## [EXTRACT PROVIDED]
┌──
Optimize database queries where possible.

Strategies:

  1. Use indexed columns for partition keys
  2. Create indexes on frequently queried metadata tables
  3. Use appropriate query timeouts

Example (PostgreSQL):

-- Index metadata tables for faster queries
CREATE INDEX idx_runs_profiled_at ON baselinr_runs(profiled_at DESC);
CREATE INDEX idx_results_run_id ON baselinr_results(run_id);
CREATE INDEX idx_results_dataset ON baselinr_results(dataset_name);

Read Replicas

Use read replicas for profiling to reduce load on primary database.

Configuration:

# Profile from read replica
source:
type: postgres
host: read-replica.example.com # Use replica

# Store results in primary
storage:
connection:
type: postgres
host: primary.example.com # Use primary

Performance Impact:

  • Reduces load on primary database
  • Better performance isolation

Memory Optimization

Reduce Memory Footprint

Optimize memory usage for large tables.

Strategies:

  1. Use sampling to reduce data scanned
  2. Process tables sequentially instead of parallel (if memory-constrained)
  3. Reduce metrics computed
  4. Limit distinct values

Configuration:

# Memory-optimized configuration
execution:
max_workers: 1 # Sequential processing
profiling:
max_distinct_values: 100 # Reduce memory usage
compute_histograms: false # Skip expensive metrics

Streaming Results

Use streaming for very large result sets.

Best Practices:

  • Results are streamed to storage automatically
  • Don't load all results into memory at once
  • Use query limits when querying results

Network Optimization

Reduce Network Latency

Optimize for network performance.

Strategies:

  1. Co-locate Baselinr with database (same region/VPC)
  2. Use connection pooling
  3. Minimize round trips
  4. Compress large payloads (if database supports)

Performance Impact:

  • Lower latency improves overall performance
  • Especially important for cloud databases

Batch Operations

Use batch operations where possible.

Best Practices:

  • Baselinr batches writes automatically
  • Configure batch_size appropriately
  • Monitor batch performance

Monitoring and Metrics

Enable Prometheus Metrics

Monitor performance metrics.

Configuration:

monitoring:
enable_metrics: true
port: 9753
keep_alive: true

Key Metrics to Monitor:

  • Profiling duration per table
  • Database query time
  • Memory usage
  • Parallel worker utilization
  • Error rates

Performance Baselines

Establish performance baselines.
└──
## [RECORDED INFORMATION]
┌──
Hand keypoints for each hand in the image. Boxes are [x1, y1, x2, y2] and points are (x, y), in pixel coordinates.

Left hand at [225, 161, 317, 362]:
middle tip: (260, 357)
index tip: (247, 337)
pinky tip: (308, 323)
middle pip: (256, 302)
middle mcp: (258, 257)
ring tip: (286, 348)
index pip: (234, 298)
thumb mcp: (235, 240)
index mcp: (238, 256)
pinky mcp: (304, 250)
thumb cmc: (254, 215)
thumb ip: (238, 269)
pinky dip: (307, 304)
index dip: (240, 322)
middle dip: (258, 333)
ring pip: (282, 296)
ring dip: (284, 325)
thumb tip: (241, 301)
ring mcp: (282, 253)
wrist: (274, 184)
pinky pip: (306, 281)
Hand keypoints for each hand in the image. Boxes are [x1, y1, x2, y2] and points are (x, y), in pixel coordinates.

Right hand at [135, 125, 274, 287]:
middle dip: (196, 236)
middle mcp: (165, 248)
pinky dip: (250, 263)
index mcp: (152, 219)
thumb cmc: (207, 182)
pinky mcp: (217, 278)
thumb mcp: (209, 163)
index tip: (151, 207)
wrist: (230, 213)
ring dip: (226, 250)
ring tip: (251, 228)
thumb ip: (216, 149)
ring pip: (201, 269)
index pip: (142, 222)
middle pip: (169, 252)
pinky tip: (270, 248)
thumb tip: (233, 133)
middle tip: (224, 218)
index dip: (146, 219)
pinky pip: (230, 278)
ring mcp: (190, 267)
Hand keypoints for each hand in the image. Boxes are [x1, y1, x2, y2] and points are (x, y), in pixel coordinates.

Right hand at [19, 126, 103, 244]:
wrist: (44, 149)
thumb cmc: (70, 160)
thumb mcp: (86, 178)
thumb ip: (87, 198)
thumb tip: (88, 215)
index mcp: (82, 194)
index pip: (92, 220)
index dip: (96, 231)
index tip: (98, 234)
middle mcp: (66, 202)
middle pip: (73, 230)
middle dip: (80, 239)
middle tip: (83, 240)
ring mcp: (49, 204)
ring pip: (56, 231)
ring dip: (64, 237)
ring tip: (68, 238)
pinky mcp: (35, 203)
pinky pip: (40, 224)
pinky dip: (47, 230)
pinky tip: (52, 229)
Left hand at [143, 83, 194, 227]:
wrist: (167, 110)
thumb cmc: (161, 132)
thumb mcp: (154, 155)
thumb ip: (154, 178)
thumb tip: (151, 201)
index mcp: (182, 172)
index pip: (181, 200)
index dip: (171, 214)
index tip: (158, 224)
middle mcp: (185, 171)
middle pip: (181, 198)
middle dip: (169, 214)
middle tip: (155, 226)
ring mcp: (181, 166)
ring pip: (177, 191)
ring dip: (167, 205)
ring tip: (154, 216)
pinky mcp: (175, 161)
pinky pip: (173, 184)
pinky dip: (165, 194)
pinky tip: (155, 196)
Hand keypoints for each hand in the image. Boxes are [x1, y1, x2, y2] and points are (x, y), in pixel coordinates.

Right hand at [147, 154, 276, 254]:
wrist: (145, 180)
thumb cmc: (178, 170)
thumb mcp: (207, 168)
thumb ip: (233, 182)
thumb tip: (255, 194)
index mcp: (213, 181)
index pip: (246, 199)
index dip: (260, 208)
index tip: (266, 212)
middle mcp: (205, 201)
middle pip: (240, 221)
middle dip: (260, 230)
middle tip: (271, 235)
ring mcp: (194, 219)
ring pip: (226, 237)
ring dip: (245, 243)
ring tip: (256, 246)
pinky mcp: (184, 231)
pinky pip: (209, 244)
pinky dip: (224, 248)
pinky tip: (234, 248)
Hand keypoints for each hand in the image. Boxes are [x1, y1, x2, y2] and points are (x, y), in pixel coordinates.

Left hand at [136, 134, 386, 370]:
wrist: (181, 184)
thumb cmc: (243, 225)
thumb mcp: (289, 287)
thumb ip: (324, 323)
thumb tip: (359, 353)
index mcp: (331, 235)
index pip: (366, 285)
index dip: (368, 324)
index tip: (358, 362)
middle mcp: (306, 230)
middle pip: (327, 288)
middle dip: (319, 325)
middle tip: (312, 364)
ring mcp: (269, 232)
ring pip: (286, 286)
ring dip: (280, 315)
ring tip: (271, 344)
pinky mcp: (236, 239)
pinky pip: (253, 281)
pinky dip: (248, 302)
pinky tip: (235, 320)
└──
## [TASK REQUIREMENTS]
Answer from the Baselinr performance text, one line each:
(a) Which port does the monitoring configuration set?
(b) What value does the memory-optimized configuration give max_workers?
(c) Which host does the read-replica example use for storing results?

## [SOLUTION TO THE PROBLEM]
(a) 9753
(b) 1
(c) primary.example.com